A new facility in the Bay Area is producing lab grown meat on a massive scale, capable of producing an astonishing 400,000 pounds a year, the San Francisco Chronicle reports — though for now, production is capped at a still-impressive 50,000 pounds per year.
The factory covers 53,000 square feet and is run by food tech company Upside Foods, a Berkeley spin-off.
The lab grown meat industry is only getting started, with new facilities opening up around the world. The benefits are tangible: ending our reliance on raising livestock could have significant effects on greenhouse gas emissions — while still allowing us to enjoy a juicy burger.
Despite the impressive output, the Food and Drugs Administration and Department of Agriculture have yet to clear lab grown meat for sale in the US — but that isn't deterring Upside Foods CEO Amy Chen.
"It's not a dream," Chen told the Chronicle. "It’s not science fiction. It’s reality today."
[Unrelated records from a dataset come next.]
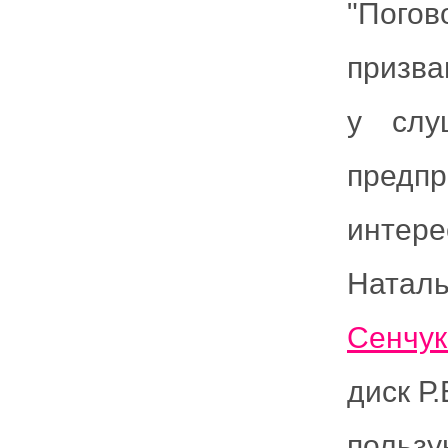
"Погов
призва
у слу
предп
интер
Натал
Сенчук
диск Р
пользу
The product is produced like many other lab-grown meat products. Cells from live animals are cultivated in massive bioreactors using specialized nutrients, which is built into a scaffold-like "meat" that can be customized into different layers of fat and muscle.
Now, the company is waiting for regulators to give them the green light. In the meantime, Upside Foods is reaching out to restaurants and chefs. Then, if all goes according to plan, it's on to selling the lab grown meat in grocery stores.
The meat could end up costing about as much as higher-end chicken, Chen told the Chronicle.
But will that be enough to convince consumers to make the switch, like they did for plant-based meat alternatives? That remains to be seen.